I.n. dosing in rats requires optimization of two aspects viz. site of delivery of formulation in the nasal cavity and dose volume. Site specific deposition of formulation into the nose affects the pathway via which the drug gets taken up. One of the main strategies to enhance direct nose to brain drug delivery is to deposit the drug at the olfactory region of the nose. Hence a special delivery set-up with a soft and flexible cannula of 1.3 cm attached to a microtip was used to administer formulations. Further, once deposited into the nasal cavity, the formulation should withstand clearance from the nose by the mucociliary clearance (MCC) process. The MCC is a defense mechanism of the nose to push away foreign particles entering the nose. In order to have higher residence time in the nasal cavity, a formulation must resist the MCC process. Rufi-NP-RXG formulations showed a significantly higher MTT compared to other formulations. This can be attributed to the mucoadhesive properties of chitosan arising from an interaction between negatively charged sialic acid residues in mucin and NH₃ ⁺ groups of chitosan (Ways et al., 2018).

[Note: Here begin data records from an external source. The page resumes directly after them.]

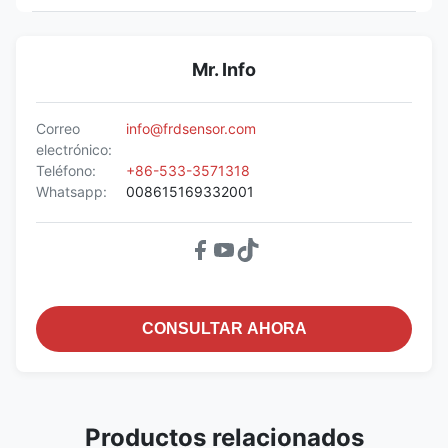
Mr. Info
Correo
info@frdsensor.com
electrónico:
Teléfono:
+86-533-3571318
Whatsapp:
008615169332001
CONSULTAR AHORA
Productos relacionados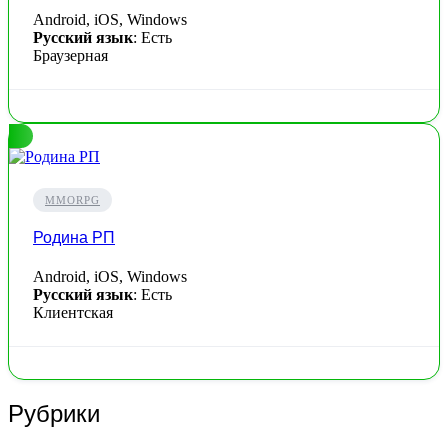
Android, iOS, Windows
Русский язык
: Есть
Браузерная
MMORPG
Родина РП
Android, iOS, Windows
Русский язык
: Есть
Клиентская
Рубрики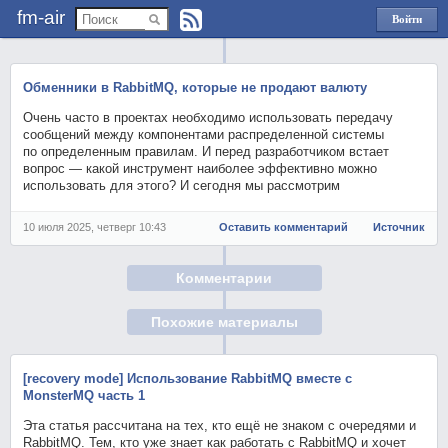
fm-air
Войти
через
Яндекс
Обменники в RabbitMQ, которые не продают валюту
Очень часто в проектах необходимо использовать передачу
сообщений между компонентами распределенной системы
по определенным правилам. И перед разработчиком встает
вопрос — какой инструмент наиболее эффективно можно
использовать для этого? И сегодня мы рассмотрим
10 июля 2025, четверг 10:43
Оставить комментарий
Источник
Комментарии
Похожие материалы
[recovery mode] Использование RabbitMQ вместе с
MonsterMQ часть 1
Эта статья рассчитана на тех, кто ещё не знаком с очередями и
RabbitMQ. Тем, кто уже знает как работать с RabbitMQ и хочет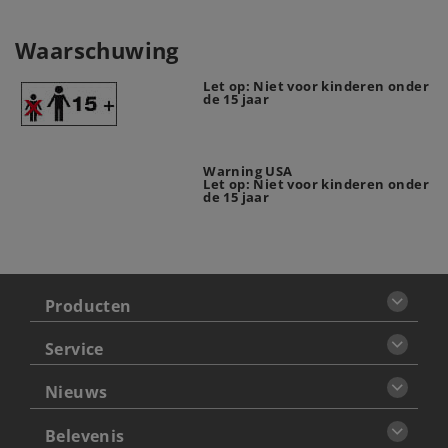
Waarschuwing
Let op: Niet voor kinderen onder
de 15 jaar
Warning USA
Let op: Niet voor kinderen onder
de 15 jaar
Producten
Service
Nieuws
Belevenis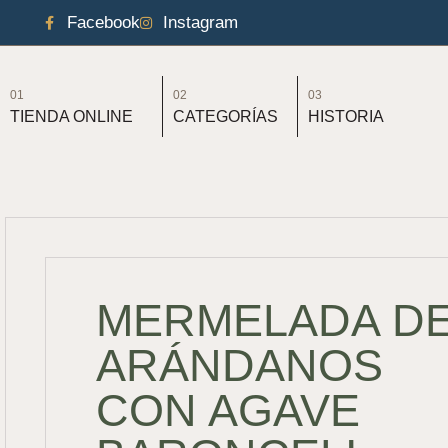
Facebook
Instagram
01
02
03
TIENDA ONLINE
CATEGORÍAS
HISTORIA
MERMELADA D
ARÁNDANOS
CON AGAVE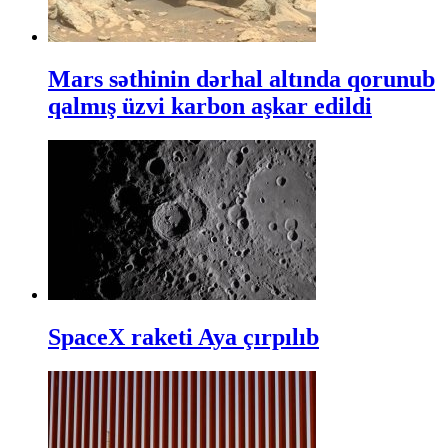
Mars səthinin dərhal altında qorunub
qalmış üzvi karbon aşkar edildi
SpaceX raketi Aya çırpılıb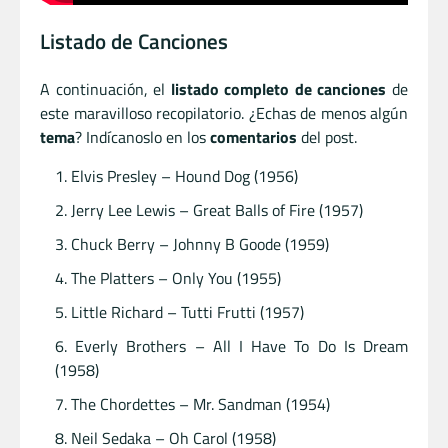
Listado de Canciones
A continuación, el
listado completo de canciones
de
este maravilloso recopilatorio. ¿Echas de menos algún
tema
? Indícanoslo en los
comentarios
del post.
Elvis Presley – Hound Dog (1956)
Jerry Lee Lewis – Great Balls of Fire (1957)
Chuck Berry – Johnny B Goode (1959)
The Platters – Only You (1955)
Little Richard – Tutti Frutti (1957)
Everly Brothers – All I Have To Do Is Dream
(1958)
The Chordettes – Mr. Sandman (1954)
Neil Sedaka – Oh Carol (1958)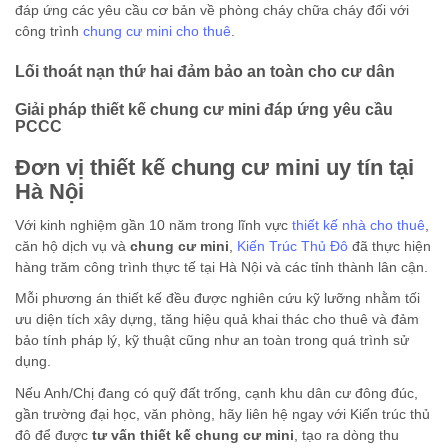
đáp ứng các yêu cầu cơ bản về phòng cháy chữa cháy đối với
công trình
chung cư mini cho thuê
.
Lối thoát nạn thứ hai đảm bảo an toàn cho cư dân
Giải pháp thiết kế chung cư mini đáp ứng yêu cầu
PCCC
Đơn vị thiết kế chung cư mini uy tín tại
Hà Nội
Với kinh nghiệm gần 10 năm trong lĩnh vực
thiết kế nhà cho thuê
,
căn hộ dịch vụ và
chung cư mini
,
Kiến Trúc Thủ Đô
đã thực hiện
hàng trăm công trình thực tế tại Hà Nội và các tỉnh thành lân cận.
Mỗi phương án thiết kế đều được nghiên cứu kỹ lưỡng nhằm tối
ưu diện tích xây dựng, tăng hiệu quả khai thác cho thuê và đảm
bảo tính pháp lý, kỹ thuật cũng như an toàn trong quá trình sử
dụng.
Nếu Anh/Chị đang có quỹ đất trống, cạnh khu dân cư đông đúc,
gần trường đại học, văn phòng, hãy liên hệ ngay với Kiến trúc thủ
đô để được
tư vấn thiết kế chung cư mini
, tạo ra dòng thu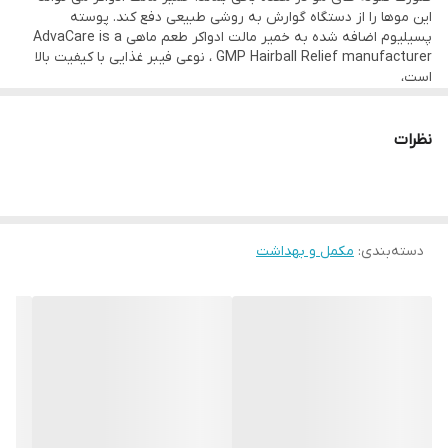
این موها را از دستگاه گوارش به روشی طبیعی دفع کند. پوسته
پسیلیوم اضافه شده به خمیر مالت ادواکر طعم ماهی AdvaCare is a
GMP Hairball Relief manufacturer ، نوعی فیبر غذایی با کیفیت بالا
است،
پوسته پسیلیوم می تواند عملکرد سالم روده را تقویت کند و تأثیر
مثبتی بر مخاط روده دارد. خمیر هیربال ریلیف سرشار از پری بیوتیک ها،
فیبرها، روغن ماهی و روغن جوانه گندم است، به روان شدن موهای
نظرات
گربه، بهبود هضم و جذب مواد مغذی و مواد معدنی کمک می کند.
برای استفاده از خمیر مالت ادواکر حساست به خرج ندهید. شما باید
روزانه 1 الی 2 سانتی متر از این مکمل به گربه خود بدهید تا شاهد
استفراغ گلوله مویی نباشید. این محصول علاوه بر خاصیت آنتی هیربال،
برای سلامت دستگاه گوارش و پوست و مو هم مفید است.
دسته‌بندی
:
مکمل و بهداشت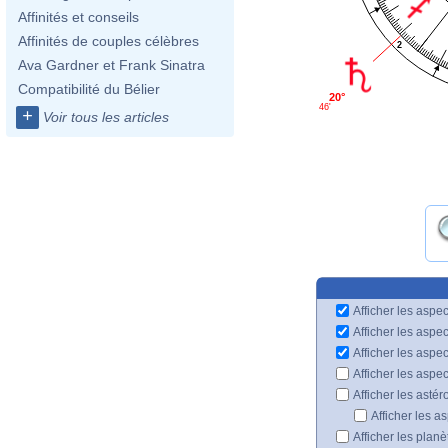
Affinités et conseils
Affinités de couples célèbres
2
Ava Gardner et Frank Sinatra
Compatibilité du Bélier
20°
46'
+
Voir tous les articles
Afficher les aspec
Afficher les aspe
Afficher les aspe
Afficher les aspe
Afficher les astér
Afficher les a
Afficher les plan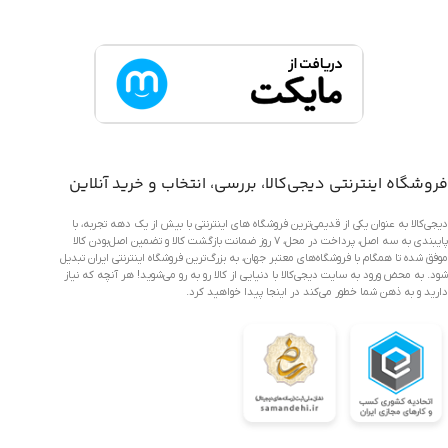
فروشگاه اینترنتی دیجی‌کالا، بررسی، انتخاب و خرید آنلاین
دیجی‌کالا به عنوان یکی از قدیمی‌ترین فروشگاه های اینترنتی با بیش از یک دهه تجربه، با
پایبندی به سه اصل، پرداخت در محل، ۷ روز ضمانت بازگشت کالا و تضمین اصل‌بودن کالا
موفق شده تا همگام با فروشگاه‌های معتبر جهان، به بزرگ‌ترین فروشگاه اینترنتی ایران تبدیل
شود. به محض ورود به سایت دیجی‌کالا با دنیایی از کالا رو به رو می‌شوید! هر آنچه که نیاز
دارید و به ذهن شما خطور می‌کند در اینجا پیدا خواهید کرد.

From the brain pharmacokinetic studies, it was evident that the concentrations of Rufi in the brain were significantly higher in the case of both nanoparticulate formulations compared to the brain concentrations achieved with the Rufi-Susp formulation. Also, the %DTE and % DTP values for both nanoparticulate formulations were significantly higher than Rufi-Susp. This could be attributed to longer residence time of the nanoparticulate formulations inside the nasal cavity. The brain concentrations of Rufi-NP-Susp and Rufi-NP-RXG were not significantly different at any time point, the % DTE and % DTP values were slightly greater for Rufi-NP-RXG formulation. This could be attributed to a slightly higher brain AUC_0→tlast value and lower plasma AUC_0→tlast value for Rufi-NP-RXG when compared to Rufi-NP-Susp. With the nanoparticles suspended in RXG gel, we expected to observe a significant increase in the brain uptake of nanoparticles. However, the observed PK data (%DTP values and brain concentrations at different time points) of Rufi-NP-Susp and Rufi-NP-RXG formulations did not show a significant advantage of the RXG in situ gel in enhancing the brain uptake of Rufinamide. Chitosan shows good mucoadhesive properties, and has been shown to enhance paracellular transport of small molecules, biomolecules, and nanoparticles by altering tight junction proteins. Consequently, a significant amount of Rufinamide brain uptake was observed only with Rufi-NP-Susp alone.